Par un mémoire, enregistré le 1er février 2019, un mémoire de production de pièces, enregistré le 15 février 2019, et un nouveau mémoire enregistré le 6 mai 2019, la société Magic Pockets, représentée par MeC..., conclut au rejet de la requête et à ce que le versement de la somme de 4 000 euros soit mis à la charge de M. B...sur le fondement de l'article L. 761-1 du code de justice administrative.
Elle soutient que les moyens soulevés par M. B...ne sont pas fondés.
Un mémoire de production de pièces, présenté par la ministre du travail, a été enregistré le 19 février 2019.
Une mise en demeure a été adressée le 2 janvier 2019 à la ministre du travail en application de l'article R. 612-3 du code de justice administrative.
Vu les autres pièces du dossier.
Vu :
- le code du travail ;
- le code de justice administrative.
Les parties ont été régulièrement averties du jour de l'audience.
Ont été entendus au cours de l'audience publique :
- le rapport de M. Luben,
- et les conclusions de Mme Bernard, rapporteur public.
Considérant ce qui suit :
1. Par une décision du 29 juillet 2014, l'inspectrice du travail de l'unité territoriale de Seine-et-Marne a refusé d'autoriser le licenciement pour motif disciplinaire de M. B..., employé par la société Magic Pockets en qualité d'infographiste, qui avait été élu délégué du personnel. Par un jugement du tribunal administratif de Melun du 18 novembre 2015, cette décision a été annulée au motif que les faits reprochés à M. B...relatifs à des retards revêtaient un degré de gravité suffisant pour justifier son licenciement. Par la décision contestée du 19 janvier 2016, l'inspectrice du travail de l'unité territoriale de Seine-et-Marne a autorisé le licenciement de l'intéressé, au seul motif des retards répétés et réguliers retenus par le jugement du 18 novembre 2015. Par le jugement attaqué du 2 février 2018, le tribunal administratif de Melun a rejeté la demande de M. B...tendant à l'annulation de cette décision.

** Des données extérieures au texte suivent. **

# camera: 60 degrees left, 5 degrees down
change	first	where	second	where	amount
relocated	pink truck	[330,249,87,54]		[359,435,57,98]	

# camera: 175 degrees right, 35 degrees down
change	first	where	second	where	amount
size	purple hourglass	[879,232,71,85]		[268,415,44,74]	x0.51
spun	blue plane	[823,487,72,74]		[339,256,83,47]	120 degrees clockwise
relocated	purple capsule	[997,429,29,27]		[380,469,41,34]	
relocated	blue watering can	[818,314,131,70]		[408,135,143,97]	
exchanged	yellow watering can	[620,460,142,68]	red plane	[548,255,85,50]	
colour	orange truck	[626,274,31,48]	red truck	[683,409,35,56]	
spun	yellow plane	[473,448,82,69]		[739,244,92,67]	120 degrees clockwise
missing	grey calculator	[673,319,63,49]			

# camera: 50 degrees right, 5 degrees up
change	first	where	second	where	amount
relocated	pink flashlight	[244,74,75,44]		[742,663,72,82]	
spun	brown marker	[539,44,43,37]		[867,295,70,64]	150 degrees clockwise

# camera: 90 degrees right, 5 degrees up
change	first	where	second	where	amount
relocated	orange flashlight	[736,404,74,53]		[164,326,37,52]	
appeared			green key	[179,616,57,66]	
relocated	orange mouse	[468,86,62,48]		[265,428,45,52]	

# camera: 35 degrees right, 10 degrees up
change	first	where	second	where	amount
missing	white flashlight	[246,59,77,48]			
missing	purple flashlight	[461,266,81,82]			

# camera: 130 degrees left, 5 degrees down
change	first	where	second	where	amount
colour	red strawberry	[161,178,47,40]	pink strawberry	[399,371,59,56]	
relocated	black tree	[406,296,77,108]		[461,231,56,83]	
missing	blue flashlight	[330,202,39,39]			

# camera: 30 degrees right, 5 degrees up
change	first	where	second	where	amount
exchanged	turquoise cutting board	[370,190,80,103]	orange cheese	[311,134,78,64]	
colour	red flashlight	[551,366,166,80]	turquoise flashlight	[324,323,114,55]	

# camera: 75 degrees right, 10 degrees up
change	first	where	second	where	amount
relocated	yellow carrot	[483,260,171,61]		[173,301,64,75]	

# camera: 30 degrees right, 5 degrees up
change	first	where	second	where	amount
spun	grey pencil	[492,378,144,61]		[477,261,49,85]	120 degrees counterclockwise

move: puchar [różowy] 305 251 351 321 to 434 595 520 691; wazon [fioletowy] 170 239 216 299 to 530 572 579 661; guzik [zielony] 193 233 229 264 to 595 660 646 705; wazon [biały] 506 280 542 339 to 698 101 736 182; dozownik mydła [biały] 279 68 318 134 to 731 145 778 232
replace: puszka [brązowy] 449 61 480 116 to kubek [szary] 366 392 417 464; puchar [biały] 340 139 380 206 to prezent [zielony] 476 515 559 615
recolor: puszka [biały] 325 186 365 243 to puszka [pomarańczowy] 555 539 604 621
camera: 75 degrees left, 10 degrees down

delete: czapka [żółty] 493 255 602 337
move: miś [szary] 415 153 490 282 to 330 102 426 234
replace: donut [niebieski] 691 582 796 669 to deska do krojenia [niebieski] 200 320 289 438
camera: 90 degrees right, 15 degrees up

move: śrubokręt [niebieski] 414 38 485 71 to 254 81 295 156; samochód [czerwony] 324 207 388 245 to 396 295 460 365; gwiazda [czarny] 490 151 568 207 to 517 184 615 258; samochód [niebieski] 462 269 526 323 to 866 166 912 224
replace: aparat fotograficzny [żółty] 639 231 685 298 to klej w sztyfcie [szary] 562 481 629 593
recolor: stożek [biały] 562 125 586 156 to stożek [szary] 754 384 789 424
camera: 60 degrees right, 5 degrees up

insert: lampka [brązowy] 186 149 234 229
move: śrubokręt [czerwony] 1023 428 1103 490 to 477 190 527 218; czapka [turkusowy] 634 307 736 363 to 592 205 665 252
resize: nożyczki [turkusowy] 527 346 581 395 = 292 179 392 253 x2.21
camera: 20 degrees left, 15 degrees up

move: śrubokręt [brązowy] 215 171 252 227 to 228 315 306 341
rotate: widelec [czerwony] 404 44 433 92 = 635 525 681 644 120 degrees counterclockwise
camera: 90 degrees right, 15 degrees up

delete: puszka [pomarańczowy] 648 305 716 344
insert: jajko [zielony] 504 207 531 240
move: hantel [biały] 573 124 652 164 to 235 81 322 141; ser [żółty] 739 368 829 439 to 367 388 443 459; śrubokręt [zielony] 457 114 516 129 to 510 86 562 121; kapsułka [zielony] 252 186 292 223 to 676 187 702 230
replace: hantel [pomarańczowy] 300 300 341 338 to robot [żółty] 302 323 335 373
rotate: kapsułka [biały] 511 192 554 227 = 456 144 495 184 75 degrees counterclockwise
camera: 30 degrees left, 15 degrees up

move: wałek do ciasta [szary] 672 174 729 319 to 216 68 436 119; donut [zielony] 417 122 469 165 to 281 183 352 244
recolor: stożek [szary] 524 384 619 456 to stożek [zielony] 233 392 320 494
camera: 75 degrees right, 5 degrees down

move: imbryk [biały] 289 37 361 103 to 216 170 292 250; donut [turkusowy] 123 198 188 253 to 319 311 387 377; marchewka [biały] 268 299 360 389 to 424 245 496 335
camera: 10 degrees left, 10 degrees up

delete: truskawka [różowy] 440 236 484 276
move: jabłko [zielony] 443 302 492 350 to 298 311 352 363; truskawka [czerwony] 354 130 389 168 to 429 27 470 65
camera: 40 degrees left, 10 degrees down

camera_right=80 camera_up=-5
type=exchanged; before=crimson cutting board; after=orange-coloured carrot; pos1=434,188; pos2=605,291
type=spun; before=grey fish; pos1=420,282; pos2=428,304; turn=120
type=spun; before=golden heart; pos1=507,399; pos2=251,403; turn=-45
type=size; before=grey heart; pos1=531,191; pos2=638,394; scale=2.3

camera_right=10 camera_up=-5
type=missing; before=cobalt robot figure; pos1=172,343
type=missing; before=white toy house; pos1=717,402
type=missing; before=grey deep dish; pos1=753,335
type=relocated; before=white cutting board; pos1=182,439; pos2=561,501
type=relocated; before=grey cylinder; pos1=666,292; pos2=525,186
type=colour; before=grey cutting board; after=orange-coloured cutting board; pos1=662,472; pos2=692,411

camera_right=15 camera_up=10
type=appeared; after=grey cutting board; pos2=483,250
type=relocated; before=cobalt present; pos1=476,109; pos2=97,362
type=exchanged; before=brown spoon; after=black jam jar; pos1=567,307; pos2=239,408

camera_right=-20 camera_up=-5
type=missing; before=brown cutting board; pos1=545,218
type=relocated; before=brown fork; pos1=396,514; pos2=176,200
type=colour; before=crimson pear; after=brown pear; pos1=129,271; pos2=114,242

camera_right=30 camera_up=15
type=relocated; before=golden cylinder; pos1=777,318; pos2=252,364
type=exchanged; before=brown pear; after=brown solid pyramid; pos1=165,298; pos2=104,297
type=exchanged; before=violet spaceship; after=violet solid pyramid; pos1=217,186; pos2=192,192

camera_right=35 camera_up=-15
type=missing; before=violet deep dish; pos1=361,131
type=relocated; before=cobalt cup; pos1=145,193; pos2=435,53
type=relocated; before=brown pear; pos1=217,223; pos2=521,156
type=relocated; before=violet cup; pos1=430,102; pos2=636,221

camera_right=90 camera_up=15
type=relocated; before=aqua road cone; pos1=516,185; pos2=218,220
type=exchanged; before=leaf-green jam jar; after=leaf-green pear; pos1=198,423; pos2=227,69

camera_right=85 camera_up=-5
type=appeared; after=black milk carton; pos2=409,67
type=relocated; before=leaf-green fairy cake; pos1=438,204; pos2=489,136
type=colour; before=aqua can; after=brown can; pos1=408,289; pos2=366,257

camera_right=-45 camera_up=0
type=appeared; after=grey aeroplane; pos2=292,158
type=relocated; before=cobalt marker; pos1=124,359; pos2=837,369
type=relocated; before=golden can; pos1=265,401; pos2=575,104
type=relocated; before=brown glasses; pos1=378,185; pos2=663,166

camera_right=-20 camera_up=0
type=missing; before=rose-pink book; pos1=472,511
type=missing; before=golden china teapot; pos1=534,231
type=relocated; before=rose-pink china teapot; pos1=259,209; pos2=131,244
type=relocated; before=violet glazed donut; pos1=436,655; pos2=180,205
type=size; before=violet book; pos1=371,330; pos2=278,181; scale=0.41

Sur les conclusions à fin d'annulation :
2. En premier lieu, l'annulation d'une décision de refus d'autoriser un licenciement pour motif disciplinaire oblige l'autorité administrative, qui demeure saisie de la demande de l'employeur, à procéder à une nouvelle instruction de celle-ci, sans que l'employeur soit tenu de la confirmer. Par suite, le jugement susmentionné du tribunal administratif de Melun du 18 novembre 2015 ayant annulé la décision de l'inspectrice du travail de l'unité territoriale de Seine-et-Marne refusant à la société Magic Pockets l'autorisation de licencier pour faute M.B..., il appartenait à l'administration de se prononcer à nouveau sur la demande d'autorisation. Ainsi, c'est sans erreur de droit que l'inspectrice du travail s'est considérée comme automatiquement saisie du fait de l'annulation de sa décision du 29 juillet 2014.
3. En deuxième lieu, d'une part, le moyen tiré de ce que la demande de la société Magic Pockets tendant à l'annulation de la décision du 29 juillet 2014 de l'inspectrice du travail comme les nouveaux moyens qu'elle avait produits devant le tribunal administratif de Melun à son appui n'auraient pas été communiqués à M. B...et que ce dernier n'aurait pas pu faire valoir ses observations devant le tribunal administratif de Melun dans la précédente instance ayant donné lieu au jugement susmentionné du 18 novembre 2015 est inopérant à l'appui de la présente requête.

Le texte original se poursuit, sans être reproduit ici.